ABOUT THIS EXERCISE » Among the records below, find each line bearing the word "équine" and copy it.

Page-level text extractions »
^^^^^^^^^^^^^^^^
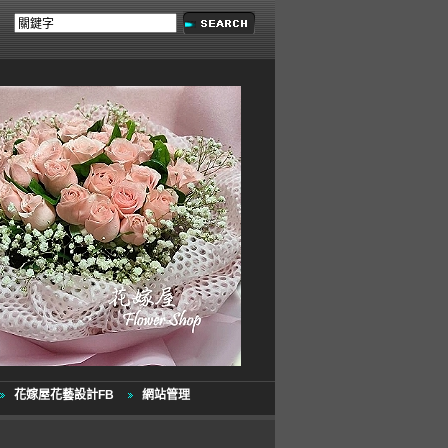
花嫁屋花藝設計FB
網站管理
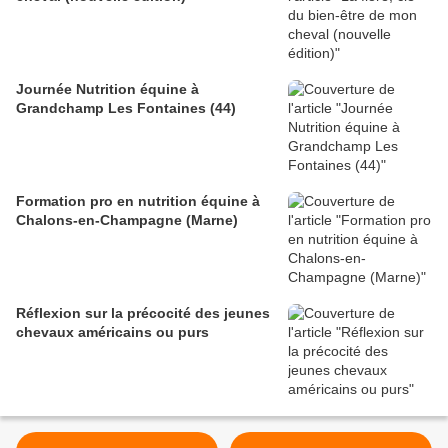
Journée Nutrition équine à
Grandchamp Les Fontaines (44)
Formation pro en nutrition équine à
Chalons-en-Champagne (Marne)
Réflexion sur la précocité des jeunes
chevaux américains ou purs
^^^^^^^^^^^^^^^^
TASK OUTPUT »
Journée Nutrition équine à
Formation pro en nutrition équine à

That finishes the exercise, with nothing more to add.